Entstehung der AGENDA 21

Im Juni 1992 fand in Rio de Janeiro die Konferenz für Umwelt und Entwicklung der Vereinten Nationen statt. Staats- und Regierungsvertreter aus über 170 Staaten hatten sich dort versammelt, um Maßnahmen gegen die zunehmende Zerstörung der natürlichen Lebensgrundlagen und die wachsende Kluft zwischen Nord und Süd zu beschließen. Ein wichtiges Ergebnis dieser Konferenz ist die Agenda 21, ein umwelt- und entwicklungspolitisches Aktionsprogramm.

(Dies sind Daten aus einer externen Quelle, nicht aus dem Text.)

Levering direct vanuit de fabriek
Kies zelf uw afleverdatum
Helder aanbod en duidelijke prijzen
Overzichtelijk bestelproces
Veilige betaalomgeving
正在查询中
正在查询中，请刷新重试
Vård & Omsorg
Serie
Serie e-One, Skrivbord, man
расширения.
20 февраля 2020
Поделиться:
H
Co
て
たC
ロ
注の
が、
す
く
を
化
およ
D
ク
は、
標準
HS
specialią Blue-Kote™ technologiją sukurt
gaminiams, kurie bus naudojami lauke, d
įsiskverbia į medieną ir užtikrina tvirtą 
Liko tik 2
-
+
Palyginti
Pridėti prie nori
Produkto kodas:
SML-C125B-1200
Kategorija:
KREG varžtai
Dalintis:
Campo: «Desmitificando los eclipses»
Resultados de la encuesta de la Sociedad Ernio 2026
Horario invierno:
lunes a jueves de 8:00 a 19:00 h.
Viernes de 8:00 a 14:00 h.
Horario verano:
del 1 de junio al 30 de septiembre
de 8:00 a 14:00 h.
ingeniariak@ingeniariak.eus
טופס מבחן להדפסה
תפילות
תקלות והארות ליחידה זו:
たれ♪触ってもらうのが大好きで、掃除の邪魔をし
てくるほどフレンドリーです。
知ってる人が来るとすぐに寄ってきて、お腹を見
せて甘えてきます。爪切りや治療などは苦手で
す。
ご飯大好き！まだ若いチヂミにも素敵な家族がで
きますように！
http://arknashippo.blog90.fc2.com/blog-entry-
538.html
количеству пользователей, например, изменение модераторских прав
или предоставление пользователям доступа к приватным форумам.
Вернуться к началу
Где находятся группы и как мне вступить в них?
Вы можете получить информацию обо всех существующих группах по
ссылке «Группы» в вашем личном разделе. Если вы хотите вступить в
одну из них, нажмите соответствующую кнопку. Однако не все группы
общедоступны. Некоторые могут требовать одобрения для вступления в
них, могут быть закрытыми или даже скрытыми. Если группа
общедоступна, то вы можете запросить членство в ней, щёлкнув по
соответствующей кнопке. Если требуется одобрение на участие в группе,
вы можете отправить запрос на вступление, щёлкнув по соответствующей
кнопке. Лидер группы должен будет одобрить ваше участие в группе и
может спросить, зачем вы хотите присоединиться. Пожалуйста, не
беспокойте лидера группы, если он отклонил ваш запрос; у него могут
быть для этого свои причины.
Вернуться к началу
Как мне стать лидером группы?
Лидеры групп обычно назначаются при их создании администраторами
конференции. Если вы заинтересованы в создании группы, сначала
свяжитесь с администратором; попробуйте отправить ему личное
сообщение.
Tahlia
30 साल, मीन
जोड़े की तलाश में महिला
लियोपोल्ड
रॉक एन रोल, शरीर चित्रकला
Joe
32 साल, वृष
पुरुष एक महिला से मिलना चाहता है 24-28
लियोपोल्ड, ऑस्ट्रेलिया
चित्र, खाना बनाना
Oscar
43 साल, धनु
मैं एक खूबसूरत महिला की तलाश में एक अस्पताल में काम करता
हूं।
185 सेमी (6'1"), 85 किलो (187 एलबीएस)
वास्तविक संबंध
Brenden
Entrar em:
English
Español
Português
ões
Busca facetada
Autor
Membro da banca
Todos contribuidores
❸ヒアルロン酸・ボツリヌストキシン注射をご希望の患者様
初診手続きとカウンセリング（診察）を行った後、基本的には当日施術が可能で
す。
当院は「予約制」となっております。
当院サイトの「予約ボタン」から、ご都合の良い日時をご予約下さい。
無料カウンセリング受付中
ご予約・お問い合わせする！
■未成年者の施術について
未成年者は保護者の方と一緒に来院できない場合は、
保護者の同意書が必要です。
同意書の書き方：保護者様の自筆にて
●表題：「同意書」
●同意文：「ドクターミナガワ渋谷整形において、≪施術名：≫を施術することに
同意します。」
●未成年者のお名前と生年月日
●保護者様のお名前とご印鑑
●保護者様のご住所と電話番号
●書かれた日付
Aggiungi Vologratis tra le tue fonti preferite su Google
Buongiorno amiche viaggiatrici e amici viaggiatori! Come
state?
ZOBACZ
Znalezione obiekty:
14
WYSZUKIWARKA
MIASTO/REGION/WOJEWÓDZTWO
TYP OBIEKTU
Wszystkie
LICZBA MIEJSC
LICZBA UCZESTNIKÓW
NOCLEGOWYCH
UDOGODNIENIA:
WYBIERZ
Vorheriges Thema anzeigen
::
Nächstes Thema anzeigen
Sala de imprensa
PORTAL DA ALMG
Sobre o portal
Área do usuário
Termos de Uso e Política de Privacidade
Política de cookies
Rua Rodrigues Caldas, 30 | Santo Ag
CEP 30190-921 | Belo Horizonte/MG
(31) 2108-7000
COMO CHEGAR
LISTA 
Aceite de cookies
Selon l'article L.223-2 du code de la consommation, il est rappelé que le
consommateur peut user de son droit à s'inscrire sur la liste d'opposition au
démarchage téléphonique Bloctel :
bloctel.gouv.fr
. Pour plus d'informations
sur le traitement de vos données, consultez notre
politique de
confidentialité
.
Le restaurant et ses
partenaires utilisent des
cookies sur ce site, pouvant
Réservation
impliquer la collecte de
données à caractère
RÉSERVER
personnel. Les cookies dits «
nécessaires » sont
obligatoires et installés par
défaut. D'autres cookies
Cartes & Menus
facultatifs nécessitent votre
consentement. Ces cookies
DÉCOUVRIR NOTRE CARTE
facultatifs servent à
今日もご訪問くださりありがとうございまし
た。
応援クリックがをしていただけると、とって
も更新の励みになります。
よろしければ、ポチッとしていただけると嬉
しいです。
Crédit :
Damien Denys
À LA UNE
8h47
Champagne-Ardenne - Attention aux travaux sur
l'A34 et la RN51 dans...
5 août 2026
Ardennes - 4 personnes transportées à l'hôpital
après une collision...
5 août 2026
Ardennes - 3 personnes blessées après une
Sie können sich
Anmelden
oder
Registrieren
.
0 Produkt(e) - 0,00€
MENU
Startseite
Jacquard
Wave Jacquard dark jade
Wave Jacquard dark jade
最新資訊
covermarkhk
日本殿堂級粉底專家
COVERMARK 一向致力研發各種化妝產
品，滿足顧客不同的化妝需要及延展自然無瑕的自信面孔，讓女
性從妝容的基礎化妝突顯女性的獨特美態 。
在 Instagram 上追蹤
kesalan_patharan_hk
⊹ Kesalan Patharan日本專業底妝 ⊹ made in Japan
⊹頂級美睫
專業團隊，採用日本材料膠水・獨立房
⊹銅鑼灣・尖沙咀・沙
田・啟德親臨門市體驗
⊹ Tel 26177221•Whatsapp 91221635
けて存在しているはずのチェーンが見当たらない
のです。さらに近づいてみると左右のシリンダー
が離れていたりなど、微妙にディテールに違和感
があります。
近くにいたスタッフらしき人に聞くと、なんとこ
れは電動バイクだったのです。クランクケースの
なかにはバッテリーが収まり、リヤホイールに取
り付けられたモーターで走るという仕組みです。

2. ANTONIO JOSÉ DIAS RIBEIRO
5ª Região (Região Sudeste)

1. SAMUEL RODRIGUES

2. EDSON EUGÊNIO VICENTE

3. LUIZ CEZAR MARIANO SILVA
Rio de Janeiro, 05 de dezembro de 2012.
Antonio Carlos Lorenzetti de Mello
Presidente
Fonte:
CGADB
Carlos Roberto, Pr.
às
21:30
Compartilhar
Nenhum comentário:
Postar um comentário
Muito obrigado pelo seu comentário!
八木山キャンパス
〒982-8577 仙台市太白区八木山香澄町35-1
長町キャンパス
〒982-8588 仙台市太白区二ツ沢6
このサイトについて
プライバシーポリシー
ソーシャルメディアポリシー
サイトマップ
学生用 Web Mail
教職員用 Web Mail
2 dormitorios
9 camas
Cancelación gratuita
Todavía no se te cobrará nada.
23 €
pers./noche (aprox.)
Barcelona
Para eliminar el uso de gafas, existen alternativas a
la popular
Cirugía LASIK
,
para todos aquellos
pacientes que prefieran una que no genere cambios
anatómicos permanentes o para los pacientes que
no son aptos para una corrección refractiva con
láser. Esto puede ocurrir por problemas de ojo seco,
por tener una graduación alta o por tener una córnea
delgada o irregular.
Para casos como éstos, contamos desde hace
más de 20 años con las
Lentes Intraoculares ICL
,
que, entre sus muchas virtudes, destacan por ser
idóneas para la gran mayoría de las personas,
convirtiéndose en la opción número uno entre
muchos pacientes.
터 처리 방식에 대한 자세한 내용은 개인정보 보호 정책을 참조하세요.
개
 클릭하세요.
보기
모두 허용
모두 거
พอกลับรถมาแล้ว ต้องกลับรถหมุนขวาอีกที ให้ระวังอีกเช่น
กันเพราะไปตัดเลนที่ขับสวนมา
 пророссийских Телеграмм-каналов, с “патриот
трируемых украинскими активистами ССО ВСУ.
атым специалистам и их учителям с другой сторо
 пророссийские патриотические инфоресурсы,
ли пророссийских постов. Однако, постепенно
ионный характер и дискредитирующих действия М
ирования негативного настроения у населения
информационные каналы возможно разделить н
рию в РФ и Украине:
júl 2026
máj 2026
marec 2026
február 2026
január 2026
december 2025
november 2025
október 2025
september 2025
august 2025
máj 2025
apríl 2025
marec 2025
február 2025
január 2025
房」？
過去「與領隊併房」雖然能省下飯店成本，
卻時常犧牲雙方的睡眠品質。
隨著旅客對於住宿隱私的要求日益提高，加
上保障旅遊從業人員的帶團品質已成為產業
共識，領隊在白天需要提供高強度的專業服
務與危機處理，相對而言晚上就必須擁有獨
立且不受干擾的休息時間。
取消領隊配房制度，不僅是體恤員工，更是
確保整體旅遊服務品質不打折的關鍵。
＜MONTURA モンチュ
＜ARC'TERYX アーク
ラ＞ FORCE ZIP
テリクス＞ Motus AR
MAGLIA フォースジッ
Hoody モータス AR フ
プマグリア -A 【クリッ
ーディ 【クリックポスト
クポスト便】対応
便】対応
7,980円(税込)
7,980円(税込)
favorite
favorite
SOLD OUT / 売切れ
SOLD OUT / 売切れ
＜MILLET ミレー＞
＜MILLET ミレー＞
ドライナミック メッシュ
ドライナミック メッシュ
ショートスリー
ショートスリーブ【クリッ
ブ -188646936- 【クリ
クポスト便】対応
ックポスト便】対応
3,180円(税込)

Die Agenda folgt der Einsicht, dass überkommene Lebensweise, einseitiges Streben nach materiellem Wachstum, rücksichtsloses Ausbeuten von Mensch und Natur, unweigerlich die Grundlagen unserer Existenz vernichten und den nachfolgenden Generationen ein lebenswertes Dasein verwehren wird.

Der Agenda 21 geht es darum, Wirtschaft und soziale Belange so zu gestalten, dass sie mit dem dauerhaften Erhalt unserer Lebensgrundlagen in Einklang stehen. Ökologie, Wirtschaft, Kultur und soziale Belange sind als miteinander vernetzte Bereiche zu sehen, eine Verbesserung des einen Ressorts zieht die der anderen nach sich. Eine dauerhaft umweltgerechte Entwicklung kann aber nicht "von oben" verordnet, sondern muss "von unten" getragen werden.

Die Agenda 21 fordert deshalb die Städte und Gemeinden auf, gemeinsam mit ihren Bürgerinnen und Bürgern ein Handlungskonzept in ihren Kommunen aufzustellen. Da sich die Probleme mit der Zeit ändern, sollen sich die Kommunen nicht auf die Konzeption und das Abarbeiten eines einzigen Aktionsprogrammes beschränken. Ganz im Gegenteil: die Agenda 21 muss sich als dauerhafter Prozess konzipieren, an dem möglichst viele Menschen beteiligt werden.